TASK PROMPT :: Filter the records below down to lines containing "работы".
--- INPUT DATA Enclosed Below ---
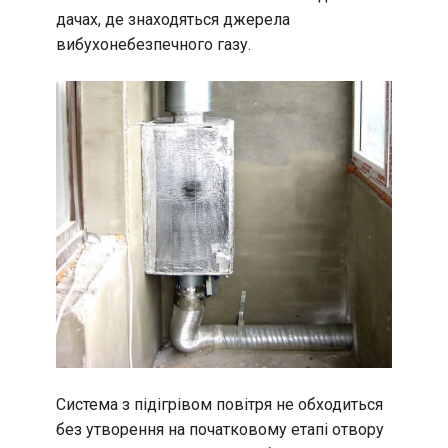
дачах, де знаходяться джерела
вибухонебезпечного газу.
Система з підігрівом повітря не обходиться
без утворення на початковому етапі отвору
--- End of Enclosed INPUT DATA ---
--- INPUT DATA Enclosed Below ---
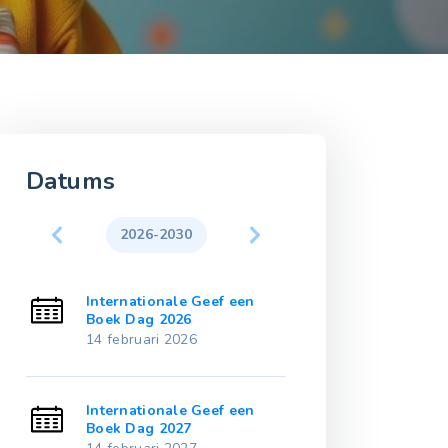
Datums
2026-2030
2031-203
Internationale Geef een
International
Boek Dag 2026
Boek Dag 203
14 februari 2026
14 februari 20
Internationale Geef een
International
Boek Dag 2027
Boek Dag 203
--- End of Enclosed INPUT DATA ---
--- INPUT DATA Enclosed Below ---
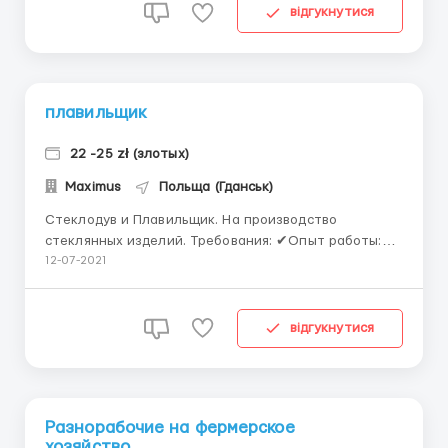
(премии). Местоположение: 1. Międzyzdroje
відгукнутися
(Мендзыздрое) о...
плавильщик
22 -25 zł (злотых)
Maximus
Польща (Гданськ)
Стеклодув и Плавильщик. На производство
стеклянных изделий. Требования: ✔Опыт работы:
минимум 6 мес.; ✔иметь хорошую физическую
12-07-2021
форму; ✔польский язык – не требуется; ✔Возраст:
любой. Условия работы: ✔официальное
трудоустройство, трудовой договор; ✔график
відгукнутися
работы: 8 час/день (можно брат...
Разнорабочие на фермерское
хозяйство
--- End of Enclosed INPUT DATA ---
RESULT FOR THIS TASK ::
стеклянных изделий. Требования: ✔Опыт работы:
любой. Условия работы: ✔официальное
работы: 8 час/день (можно брат...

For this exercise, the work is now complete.